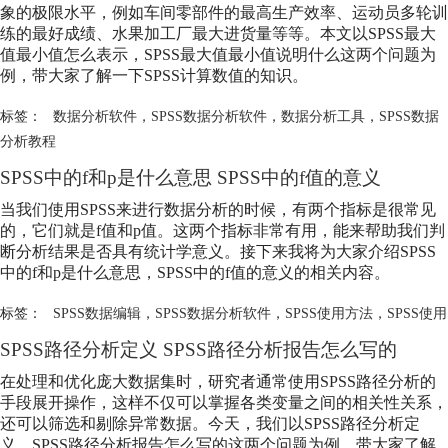
象的极限水平，例如车间零部件的最高生产效率、运动员多轮训
练的最好成绩、水果加工厂最大进货量等等。本文以SPSS最大
值最小值怎么表示，SPSS最大值最小值说明什么这两个问题为
例，带大家了解一下SPSS计算数值的知识。
标签：
数据分析软件
，
SPSS数据分析软件
，
数据分析工具
，
SPSS数据
分析教程
SPSS中的f和p是什么意思 SPSS中的f值的意义
当我们使用SPSS来进行数据分析的时候，有两个指标是很常见
的，它们就是f值和p值。这两个指标非常有用，能来帮助我们判
断分析结果是否具有统计学意义。接下来我将为大家介绍SPSS
中的f和p是什么意思，SPSS中的f值的意义的相关内容。
标签：
SPSS数据编辑
，
SPSS数据分析软件
，
SPSS使用方法
，
SPSS使用
SPSS路径分析定义 SPSS路径分析报告怎么写的
在处理和优化庞大数据集时，研究者通常使用SPSS路径分析的
手段展开操作，这样不仅可以掌握各类变量之间的相关性关系，
还可以筛选和剔除异常数据。今天，我们以SPSS路径分析定
义，SPSS路径分析报告怎么写的这两个问题为例，带大家了解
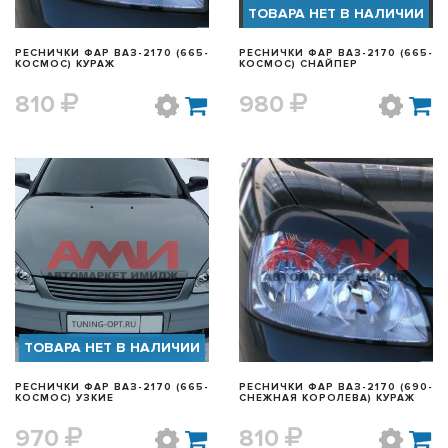
ТОВАРА НЕТ В НАЛИЧИИ
РЕСНИЧКИ ФАР ВАЗ-2170 (665-
РЕСНИЧКИ ФАР ВАЗ-2170 (665-
КОСМОС) КУРАЖ
КОСМОС) СНАЙПЕР
810
980
БЫСТРЫЙ ПРОСМОТР
БЫСТРЫЙ ПРОСМОТР
ТОВАРА НЕТ В НАЛИЧИИ
РЕСНИЧКИ ФАР ВАЗ-2170 (665-
РЕСНИЧКИ ФАР ВАЗ-2170 (690-
КОСМОС) УЗКИЕ
СНЕЖНАЯ КОРОЛЕВА) КУРАЖ
970
810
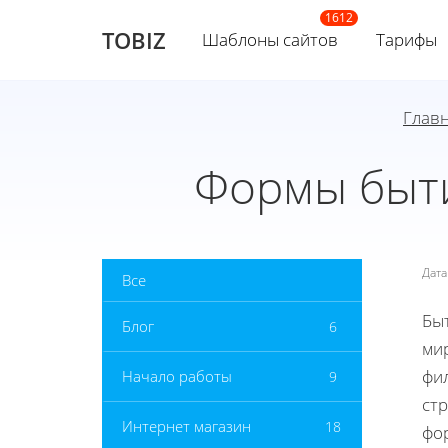
TOBIZ
Шаблоны сайтов
Тарифы
Глав
Формы быти
Дат
Все
Бы
Блог
6
мир
фи
Начало работы
9
стр
Интернет магазин
18
фо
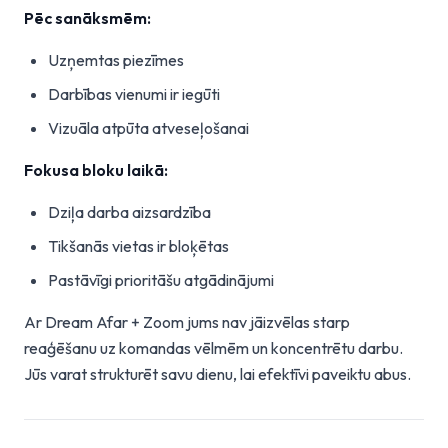
Pēc sanāksmēm:
Uzņemtas piezīmes
Darbības vienumi ir iegūti
Vizuāla atpūta atveseļošanai
Fokusa bloku laikā:
Dziļa darba aizsardzība
Tikšanās vietas ir bloķētas
Pastāvīgi prioritāšu atgādinājumi
Ar Dream Afar + Zoom jums nav jāizvēlas starp
reaģēšanu uz komandas vēlmēm un koncentrētu darbu.
Jūs varat strukturēt savu dienu, lai efektīvi paveiktu abus.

^^^^^^^^^^^^^^^^

### WHAT YOU HAVE TO DO:
Pictures do not go in the copy; print every entry exactly as it stands.

### ANSWER TO THIS TASK:
象的极限水平，例如车间零部件的最高生产效率、运动员多轮训
练的最好成绩、水果加工厂最大进货量等等。本文以SPSS最大
值最小值怎么表示，SPSS最大值最小值说明什么这两个问题为
例，带大家了解一下SPSS计算数值的知识。
标签：
数据分析软件
，
SPSS数据分析软件
，
数据分析工具
，
SPSS数据
分析教程
SPSS中的f和p是什么意思 SPSS中的f值的意义
当我们使用SPSS来进行数据分析的时候，有两个指标是很常见
的，它们就是f值和p值。这两个指标非常有用，能来帮助我们判
断分析结果是否具有统计学意义。接下来我将为大家介绍SPSS
中的f和p是什么意思，SPSS中的f值的意义的相关内容。
标签：
SPSS数据编辑
，
SPSS数据分析软件
，
SPSS使用方法
，
SPSS使用
SPSS路径分析定义 SPSS路径分析报告怎么写的
在处理和优化庞大数据集时，研究者通常使用SPSS路径分析的
手段展开操作，这样不仅可以掌握各类变量之间的相关性关系，
还可以筛选和剔除异常数据。今天，我们以SPSS路径分析定
义，SPSS路径分析报告怎么写的这两个问题为例，带大家了解
ТОВАРА НЕТ В НАЛИЧИИ
РЕСНИЧКИ ФАР ВАЗ-2170 (665-
РЕСНИЧКИ ФАР ВАЗ-2170 (665-
КОСМОС) КУРАЖ
КОСМОС) СНАЙПЕР
810
980
БЫСТРЫЙ ПРОСМОТР
БЫСТРЫЙ ПРОСМОТР
ТОВАРА НЕТ В НАЛИЧИИ
РЕСНИЧКИ ФАР ВАЗ-2170 (665-
РЕСНИЧКИ ФАР ВАЗ-2170 (690-
КОСМОС) УЗКИЕ
СНЕЖНАЯ КОРОЛЕВА) КУРАЖ
970
810
TOBIZ
Шаблоны сайтов
Тарифы
Глав
Формы быти
Дат
Все
Бы
Блог
6
мир
фи
Начало работы
9
стр
Интернет магазин
18
фо
Pēc sanāksmēm:
Uzņemtas piezīmes
Darbības vienumi ir iegūti
Vizuāla atpūta atveseļošanai
Fokusa bloku laikā:
Dziļa darba aizsardzība
Tikšanās vietas ir bloķētas
Pastāvīgi prioritāšu atgādinājumi
Ar Dream Afar + Zoom jums nav jāizvēlas starp
reaģēšanu uz komandas vēlmēm un koncentrētu darbu.
Jūs varat strukturēt savu dienu, lai efektīvi paveiktu abus.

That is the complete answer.